| Trecho para análise |
-.-.-

A idéia de inserção em bairros mediante a abertura de sedes, que caracterizou o movimento teatral dos grupos brasileiros nos anos setenta (Garcia, 1990), parece renascer atualmente, mas com signo político diferente. Se antes o objetivo fundamental era fazer da prática teatral um instrumento de intervenção social, os anos 80/90 se fortaleceram tendências cujos eixos focalizam a busca de linguagens teatrais como forma de construção de identidade cultural. Para estas tendências transformar o fazer teatral exige uma nova maneira de produção de forma a modificar a própria função social do teatro. A unidade grupal que intervinha junto a contextos comunitários passou a dirigir sua atenção para questões centradas nas dimensões fundantes do teatro que vão além do ato teatral em si, adquirem aspectos filosóficos. Isso repercute em projetos que implicam em estabilidade e em uma política pedagógica que difunde os referentes técnicos e ideológicos dos grupos. E o grupo surge como matriz necessária para o estabelecimento de um lugar identitário, funcionando como instrumento de coesão dos projetos coletivos.
Isso reforça a percepção de que o grupo não só é o lugar do processo criativo e social, mas a referência que deconstrói as idéias personalistas, e reafirmam a ação coletiva como instrumento de articulação dos projetos econômicos. Projetos esses que vão desde a manutenção do próprio grupo até à estruturação de circuitos de apresentações de espetáculos de diversos grupos, o que fica claro na institucionalização de circuitos de festivais que se alimentam reciprocamente. As redes alternativas, próprias dos tempos da globalização se fizeram no ambiente teatral, um dos mais significativos meios de sobrevivência devido à falta de alternativas para a profissionalização do trabalho do ator autônomo no teatro.

-.-.-

| Dados extraídos |
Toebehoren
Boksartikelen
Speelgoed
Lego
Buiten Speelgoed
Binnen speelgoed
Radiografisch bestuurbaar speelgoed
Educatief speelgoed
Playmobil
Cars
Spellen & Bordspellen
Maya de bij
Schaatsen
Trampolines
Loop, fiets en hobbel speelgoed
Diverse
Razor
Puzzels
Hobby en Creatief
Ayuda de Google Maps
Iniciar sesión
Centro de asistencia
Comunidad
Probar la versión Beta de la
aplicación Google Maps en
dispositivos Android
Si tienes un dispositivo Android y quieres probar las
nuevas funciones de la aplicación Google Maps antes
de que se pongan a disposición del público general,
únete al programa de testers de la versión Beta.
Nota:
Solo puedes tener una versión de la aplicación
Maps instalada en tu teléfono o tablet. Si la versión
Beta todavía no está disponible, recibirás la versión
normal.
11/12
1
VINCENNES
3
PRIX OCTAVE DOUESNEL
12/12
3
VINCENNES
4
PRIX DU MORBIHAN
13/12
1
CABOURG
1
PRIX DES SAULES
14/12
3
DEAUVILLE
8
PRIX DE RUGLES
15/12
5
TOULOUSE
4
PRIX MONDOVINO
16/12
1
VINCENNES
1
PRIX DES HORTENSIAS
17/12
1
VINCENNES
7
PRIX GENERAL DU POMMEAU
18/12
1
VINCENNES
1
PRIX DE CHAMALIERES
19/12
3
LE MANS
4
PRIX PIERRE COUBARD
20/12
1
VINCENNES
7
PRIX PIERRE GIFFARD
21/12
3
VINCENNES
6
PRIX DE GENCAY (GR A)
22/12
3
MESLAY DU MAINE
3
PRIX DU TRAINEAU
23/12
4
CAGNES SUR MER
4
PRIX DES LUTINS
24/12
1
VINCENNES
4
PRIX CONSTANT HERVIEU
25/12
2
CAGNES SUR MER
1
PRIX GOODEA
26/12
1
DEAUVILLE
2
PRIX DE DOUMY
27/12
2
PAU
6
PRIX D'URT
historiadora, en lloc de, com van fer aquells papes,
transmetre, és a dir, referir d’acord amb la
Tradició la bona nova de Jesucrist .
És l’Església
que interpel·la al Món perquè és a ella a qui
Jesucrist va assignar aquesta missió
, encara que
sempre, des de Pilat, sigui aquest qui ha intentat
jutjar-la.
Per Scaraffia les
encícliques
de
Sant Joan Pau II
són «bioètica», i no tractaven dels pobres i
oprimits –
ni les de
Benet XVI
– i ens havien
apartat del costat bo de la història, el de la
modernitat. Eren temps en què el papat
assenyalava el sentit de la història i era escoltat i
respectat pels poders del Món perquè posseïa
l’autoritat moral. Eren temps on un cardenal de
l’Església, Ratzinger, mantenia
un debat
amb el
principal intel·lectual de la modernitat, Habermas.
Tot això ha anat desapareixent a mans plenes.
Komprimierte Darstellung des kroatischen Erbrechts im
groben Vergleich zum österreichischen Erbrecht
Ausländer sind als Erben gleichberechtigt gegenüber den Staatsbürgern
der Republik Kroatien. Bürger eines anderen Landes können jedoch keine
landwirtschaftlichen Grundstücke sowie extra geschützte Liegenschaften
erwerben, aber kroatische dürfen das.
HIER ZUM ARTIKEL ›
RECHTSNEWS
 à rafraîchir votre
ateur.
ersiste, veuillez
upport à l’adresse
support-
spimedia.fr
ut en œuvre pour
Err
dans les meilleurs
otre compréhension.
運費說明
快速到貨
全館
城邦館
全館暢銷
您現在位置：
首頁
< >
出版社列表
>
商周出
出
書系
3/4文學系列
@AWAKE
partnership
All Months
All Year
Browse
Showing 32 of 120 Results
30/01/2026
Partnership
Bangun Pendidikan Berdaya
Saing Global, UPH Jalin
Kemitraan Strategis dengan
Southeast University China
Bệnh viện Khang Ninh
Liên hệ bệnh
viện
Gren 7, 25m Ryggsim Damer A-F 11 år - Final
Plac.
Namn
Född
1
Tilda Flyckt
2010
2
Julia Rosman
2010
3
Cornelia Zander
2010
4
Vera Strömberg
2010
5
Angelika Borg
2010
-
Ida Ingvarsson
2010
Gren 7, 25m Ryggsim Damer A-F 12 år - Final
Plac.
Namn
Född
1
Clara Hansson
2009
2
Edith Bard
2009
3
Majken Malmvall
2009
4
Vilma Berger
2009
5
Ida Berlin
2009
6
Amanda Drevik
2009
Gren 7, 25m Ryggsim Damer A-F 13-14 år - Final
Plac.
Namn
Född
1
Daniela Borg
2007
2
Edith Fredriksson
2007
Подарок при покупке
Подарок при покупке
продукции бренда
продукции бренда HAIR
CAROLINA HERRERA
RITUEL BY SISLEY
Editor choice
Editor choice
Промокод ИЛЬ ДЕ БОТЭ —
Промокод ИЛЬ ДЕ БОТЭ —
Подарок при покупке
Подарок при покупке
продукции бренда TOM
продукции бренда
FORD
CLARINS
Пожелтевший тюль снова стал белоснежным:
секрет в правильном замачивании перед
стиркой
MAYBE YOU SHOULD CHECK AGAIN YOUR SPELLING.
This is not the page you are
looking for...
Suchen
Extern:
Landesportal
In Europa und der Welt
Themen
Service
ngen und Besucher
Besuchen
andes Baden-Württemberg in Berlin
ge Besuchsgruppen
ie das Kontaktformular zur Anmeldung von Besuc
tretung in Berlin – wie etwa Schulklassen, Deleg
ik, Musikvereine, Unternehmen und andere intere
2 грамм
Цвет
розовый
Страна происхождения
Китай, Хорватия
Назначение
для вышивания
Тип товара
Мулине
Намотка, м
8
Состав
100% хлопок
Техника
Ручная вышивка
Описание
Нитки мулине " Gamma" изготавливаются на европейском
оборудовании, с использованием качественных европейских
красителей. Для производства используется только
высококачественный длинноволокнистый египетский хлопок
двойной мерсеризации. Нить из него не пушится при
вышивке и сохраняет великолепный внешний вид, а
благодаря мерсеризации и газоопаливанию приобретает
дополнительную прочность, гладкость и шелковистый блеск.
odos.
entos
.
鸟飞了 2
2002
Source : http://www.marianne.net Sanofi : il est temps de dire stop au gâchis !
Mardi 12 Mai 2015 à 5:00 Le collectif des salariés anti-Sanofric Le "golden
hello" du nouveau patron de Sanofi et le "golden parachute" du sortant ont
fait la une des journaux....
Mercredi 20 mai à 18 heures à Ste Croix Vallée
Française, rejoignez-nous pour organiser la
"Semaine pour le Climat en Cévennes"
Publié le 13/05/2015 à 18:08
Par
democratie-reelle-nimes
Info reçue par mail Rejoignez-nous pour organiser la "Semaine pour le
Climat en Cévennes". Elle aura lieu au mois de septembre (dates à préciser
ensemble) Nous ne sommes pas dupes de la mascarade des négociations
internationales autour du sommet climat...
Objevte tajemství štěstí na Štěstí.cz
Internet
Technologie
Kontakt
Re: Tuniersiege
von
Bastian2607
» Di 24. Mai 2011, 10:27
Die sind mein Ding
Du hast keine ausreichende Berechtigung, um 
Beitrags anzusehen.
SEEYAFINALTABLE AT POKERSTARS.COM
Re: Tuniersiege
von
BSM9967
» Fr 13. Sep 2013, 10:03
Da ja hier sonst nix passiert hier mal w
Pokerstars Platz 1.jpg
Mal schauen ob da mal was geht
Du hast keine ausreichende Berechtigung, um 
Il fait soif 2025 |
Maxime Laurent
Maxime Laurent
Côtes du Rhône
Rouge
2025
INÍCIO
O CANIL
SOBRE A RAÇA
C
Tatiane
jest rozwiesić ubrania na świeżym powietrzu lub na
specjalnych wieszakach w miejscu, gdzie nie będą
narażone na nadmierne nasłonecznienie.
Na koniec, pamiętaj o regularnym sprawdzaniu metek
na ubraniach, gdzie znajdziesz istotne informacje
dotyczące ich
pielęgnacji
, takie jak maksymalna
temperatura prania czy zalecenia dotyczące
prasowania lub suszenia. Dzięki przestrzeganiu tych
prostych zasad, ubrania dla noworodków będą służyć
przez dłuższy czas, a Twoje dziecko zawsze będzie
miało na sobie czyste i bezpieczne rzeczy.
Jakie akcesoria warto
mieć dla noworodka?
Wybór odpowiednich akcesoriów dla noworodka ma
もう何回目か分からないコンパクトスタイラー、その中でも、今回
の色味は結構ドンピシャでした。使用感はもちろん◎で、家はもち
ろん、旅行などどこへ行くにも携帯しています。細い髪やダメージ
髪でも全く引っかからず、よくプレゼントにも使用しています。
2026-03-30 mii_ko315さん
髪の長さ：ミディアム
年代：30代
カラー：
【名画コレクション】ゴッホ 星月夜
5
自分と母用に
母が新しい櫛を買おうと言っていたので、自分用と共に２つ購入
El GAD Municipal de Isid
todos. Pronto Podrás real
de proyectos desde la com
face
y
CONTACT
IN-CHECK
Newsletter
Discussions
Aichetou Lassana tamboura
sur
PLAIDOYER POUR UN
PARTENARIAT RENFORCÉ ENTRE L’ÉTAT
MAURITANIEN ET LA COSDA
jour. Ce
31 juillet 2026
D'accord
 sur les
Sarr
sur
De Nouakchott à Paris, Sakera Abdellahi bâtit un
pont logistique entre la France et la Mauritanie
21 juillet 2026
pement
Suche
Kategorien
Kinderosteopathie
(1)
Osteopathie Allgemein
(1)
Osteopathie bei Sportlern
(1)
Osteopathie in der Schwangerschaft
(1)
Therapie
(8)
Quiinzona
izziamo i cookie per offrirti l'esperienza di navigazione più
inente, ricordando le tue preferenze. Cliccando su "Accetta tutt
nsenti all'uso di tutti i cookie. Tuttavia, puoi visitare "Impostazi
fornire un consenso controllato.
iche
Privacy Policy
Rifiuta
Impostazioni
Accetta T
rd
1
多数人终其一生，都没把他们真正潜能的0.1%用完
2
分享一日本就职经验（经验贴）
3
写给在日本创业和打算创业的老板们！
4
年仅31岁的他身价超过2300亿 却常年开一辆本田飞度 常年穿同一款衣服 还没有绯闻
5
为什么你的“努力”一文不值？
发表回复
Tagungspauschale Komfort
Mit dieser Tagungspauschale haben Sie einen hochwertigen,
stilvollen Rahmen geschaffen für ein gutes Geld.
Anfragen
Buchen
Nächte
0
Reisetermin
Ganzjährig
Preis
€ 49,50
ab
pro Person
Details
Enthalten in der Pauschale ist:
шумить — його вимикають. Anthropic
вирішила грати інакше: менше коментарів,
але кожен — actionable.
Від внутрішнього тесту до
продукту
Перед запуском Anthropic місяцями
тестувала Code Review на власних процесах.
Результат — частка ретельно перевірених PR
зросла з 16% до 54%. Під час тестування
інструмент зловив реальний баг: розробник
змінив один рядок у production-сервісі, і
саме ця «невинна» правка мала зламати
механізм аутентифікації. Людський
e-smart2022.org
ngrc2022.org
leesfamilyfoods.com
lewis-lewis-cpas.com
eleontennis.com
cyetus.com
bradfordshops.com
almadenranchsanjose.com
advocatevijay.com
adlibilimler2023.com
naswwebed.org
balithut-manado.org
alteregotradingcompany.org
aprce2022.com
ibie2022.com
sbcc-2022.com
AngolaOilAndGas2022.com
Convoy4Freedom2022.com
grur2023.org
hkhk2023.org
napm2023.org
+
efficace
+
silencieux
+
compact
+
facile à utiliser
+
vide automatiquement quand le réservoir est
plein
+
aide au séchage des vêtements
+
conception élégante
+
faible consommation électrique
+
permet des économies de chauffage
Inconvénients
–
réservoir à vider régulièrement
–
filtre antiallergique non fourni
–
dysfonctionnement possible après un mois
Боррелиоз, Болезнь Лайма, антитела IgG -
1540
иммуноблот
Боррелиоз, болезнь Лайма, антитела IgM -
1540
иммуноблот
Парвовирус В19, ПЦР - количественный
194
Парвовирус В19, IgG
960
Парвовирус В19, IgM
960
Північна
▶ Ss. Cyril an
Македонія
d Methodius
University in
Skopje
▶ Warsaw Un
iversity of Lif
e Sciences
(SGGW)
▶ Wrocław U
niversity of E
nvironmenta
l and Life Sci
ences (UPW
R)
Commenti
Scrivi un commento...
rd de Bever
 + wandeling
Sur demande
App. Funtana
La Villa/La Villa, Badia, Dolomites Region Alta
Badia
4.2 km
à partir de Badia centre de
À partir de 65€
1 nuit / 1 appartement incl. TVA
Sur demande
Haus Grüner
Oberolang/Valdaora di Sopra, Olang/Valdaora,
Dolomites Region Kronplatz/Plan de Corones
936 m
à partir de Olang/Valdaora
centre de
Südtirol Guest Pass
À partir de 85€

-.-.-

| Tarefas propostas |
1. Edite o trecho sobre os grupos teatrais de "Isso reforça a" a "autônomo no teatro.", trocando "festivais" por "mostras".
2. Prossiga com o trecho sobre os grupos teatrais brasileiros a partir do ponto em que ele termina.
Os dados são um material independente do trecho para análise.

| Respostas dos exercícios |
1.
Isso reforça a percepção de que o grupo não só é o lugar do processo criativo e social, mas a referência que deconstrói as idéias personalistas, e reafirmam a ação coletiva como instrumento de articulação dos projetos econômicos. Projetos esses que vão desde a manutenção do próprio grupo até à estruturação de circuitos de apresentações de espetáculos de diversos grupos, o que fica claro na institucionalização de circuitos de mostras que se alimentam reciprocamente. As redes alternativas, próprias dos tempos da globalização se fizeram no ambiente teatral, um dos mais significativos meios de sobrevivência devido à falta de alternativas para a profissionalização do trabalho do ator autônomo no teatro.

2.
Estas estratégias nasceram das condições de adversidade e das brechas criadas pelas políticas de leis de incentivo à cultural, que também poderiam ser chamadas de ‘leis do perdão fiscal’. Este ambiente cultural dos anos 90 consolidou o modelo pelo qual um trabalho é validado se obtém patrocínio de grandes orçamentos, se exibe no seu elenco figuras famosas, ou penetra no circuito dos festivais. Nesse sistema, a noção de evento que circunda a realização dos espetáculos prevalece sobre a idéia de acontecimento relacional, observando-se assim um deslizamento da função do teatro, enquanto cerimônia para a focalização nas suas possibilidades enquanto mercadoria. A própria estrutura grupal, sofre pressões de todas as classes para se transformar em uma mercadoria em si mesma.
A busca de novos referentes de validação do produto teatral neste contexto contemporâneo, conduziu as formações grupais a diferentes discursos identitários. O acesso aos patrocínios que permitem uma condição de produção mais confortável, implica na construção de uma imagem do grupo que seja atraente para o possível patrocinador. Essa relação sempre complicada, pelos diferentes valores em jogo, pressiona o realizador teatral a adotar uma imagem que preencha as expectativas dos empresários, isso – via de regra – determina um discurso de adaptação e/ou de valorização da idéia de grupo.
A auto imagem do grupo como possível reservatório dos elementos fundamentais da arte teatral, retroalimenta discursos que mitificam a estrutura de funcionamento grupal como fonte da integridade do teatro, promovendo a idéia de que o teatro de grupo como fonte de ética. Estas circunstâncias estabelecem uma trama de forças que age diretamente sobre a própria noção do grupo e limita sua autonomia. Alguns mecanismos que parecem associados ao movimento de teatro de grupo, de fato se encontram do lado de fora do grupo, e aparecem como ‘regras’ ou procedimentos que definem o Teatro de Grupo, atribuindo valores a estes grupos e situando-os dentro do próprio sistema teatral.
Apresentar espetáculos é dialogar com o público, convidá-lo a ir ao teatro e interagir com as propostas que são levadas à cena. Por isso a construção de estratégias e procedimentos de convocatória de público é prática fundamental do fazer teatral. A potencialidade de comercialização do espetáculo diz respeito à própria sobrevivência do teatro, e isso significa a existência de uma enorme variedade de possíveis formas de comercialização e não somente a via do sistema da fama. Por isso, o teatro de grupo como todas as modalidades de trabalho teatral, está obrigado a desenvolver estratégias de divulgação e comercialização dos seus espetáculos. Neste caso o contexto sócio-cultural indica a negação dos modelos hegemônicos e a busca de sistemas alternativos.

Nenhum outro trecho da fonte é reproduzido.